Advanced

To get started using the Lytx API, authenticate yourself by generating an access token. The token gives you access to the API operations. If you make a request using an API operation that you don't have access to, an error is returned. The token must be created via user registration using Postman.

Requirements

• Postman Desktop App
• Git for Windows
• Lytx Account credentials for a 'Full Access' user at the highest group level. For detail on creating users, go to Managing Users.
• (For Groups API write endpoints) Lytx Account credentials for user with 'Full Access' and 'Group Manager' roles at the highest group level.

Before You Begin

The Customer Collection.postman_collection.json collection must be downloaded and imported into your local workspace.

Instructions

1. If the user to register does not have a public key, generate one. Open git-bash in Windows Search Bar and run these commands in order. This generates a public and private key pair inside the lytx_keys folder. Suggested Script:

mkdir lytx_keys
cd lytx_keys
openssl genrsa -out private.pem 2048
openssl rsa -in private.pem -outform PEM -pubout -out public.pem

2. In this scenario, the public.pem file contains the public key. Save or copy the public.pem file to Postman's working directory. You can check where it is in: Postman App > Settings > General > Location
3. If the Customer Collection from the Before You Begin section has already been imported, select it in Postman. Select Customer Collection.postman_collection.json. In the Variables tab, update the my_username and my_password with the Lytx Account user credentials. Save your changes.
4. Click on the User Registration folder, then click the Run icon in the top right.
5. In the Runner dialog, checkmark Persist Responses for a Session in the bottom-right, then click the Run button. Verify all tests passed.
6. Click on the POST Register User call to see the response. The values (header and payload) will be needed in the next section. These values can also be found in the Variables tab of the Customer Collection.postman_collection.json.

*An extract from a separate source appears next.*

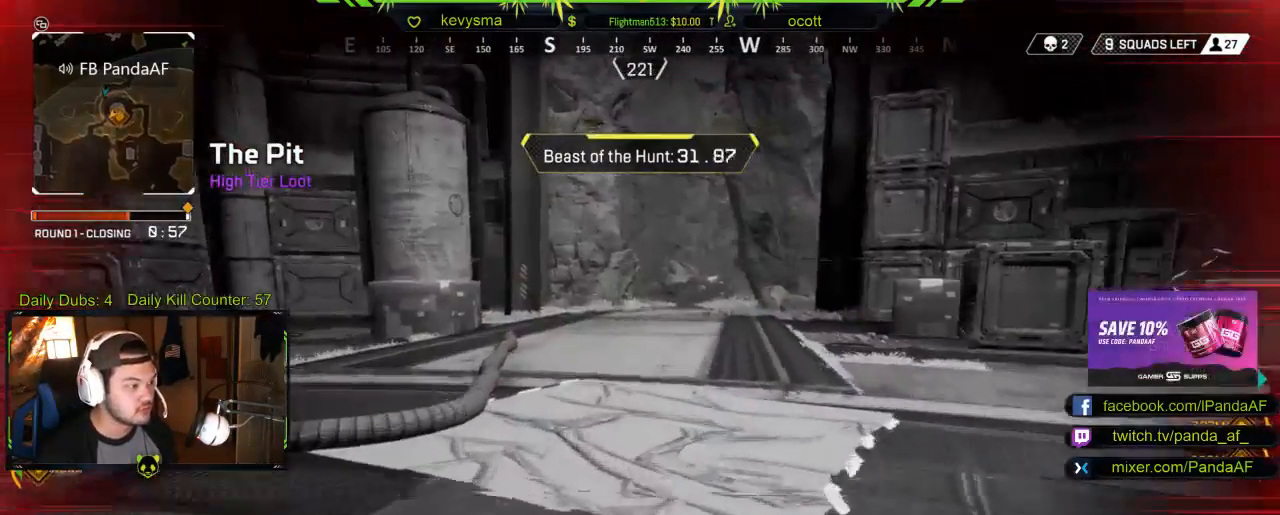
{"buttons": [], "left_stick": "up", "right_stick": "right", "events": [[467, "right_stick", "right"]]}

Generating An Access Token

To complete registration, you need to generate a JSON Web Token. For that, you need the following:

• Header
• Payload
• Private Key
• Public Key With the data above, the header and payload would be as follows:

Header sample:

{
  "alg": "RS256",
  "typ": "JWT",
  "iss": "4XMeH767NxCuPZCzWjlHu98aeU1126IN"
}

Payload sample:

{
  "name": "kongtestuser",
  "user_id": "0000ffff-0000-1b00-71ca-ed46b0d60000",
  "co_id": "1129",
  "rootgroupid": "2bb2d9b4-c801-e111-81ce-e61f13277aab",
  "roles": "Developer",
  "exp": 1701887152
}

To generate the access token, proceed as follows

1. Go to JWT.IO.
2. For Algorithm, select RS256.
3. Insert the Header and Payload from above. Note that the "exp" field is defaulted to 1 month, but can be adjusted according to the account's security policy.
4. Navigate to and open your Public and Private Keys, previously created, in a text editor. Copy the entirety of the Public Key, to include ---BEGIN PUBLIC KEY--- and ---END PUBLIC KEY--- and replace the content in the top box under Verify Signature. Repeat the same for the Private Key into the bottom box.
5. Once Signature is Verified in the bottom-left, your token is the encoded token on the left. Copy this into the Postman Customer Collection variables under Current Value for thirdparty.access-token. This token is the key component for authorization when calling the GET Short Lived Token.
6. Call the GET Short Lived Token request to receive your signed token. This bearer token will lasts 60 minutes. If this step is successful, you will not need to repeat steps 1-5 until the time your JWT expires.
7. Copy the token’s value only, select the appropriate API call you’d like to make on the left hand side, click Try It in the top right corner, past the token under Bearer Token, ensure all required parameters (marked with an asterisk) are met and any optional parameters are valid, click send.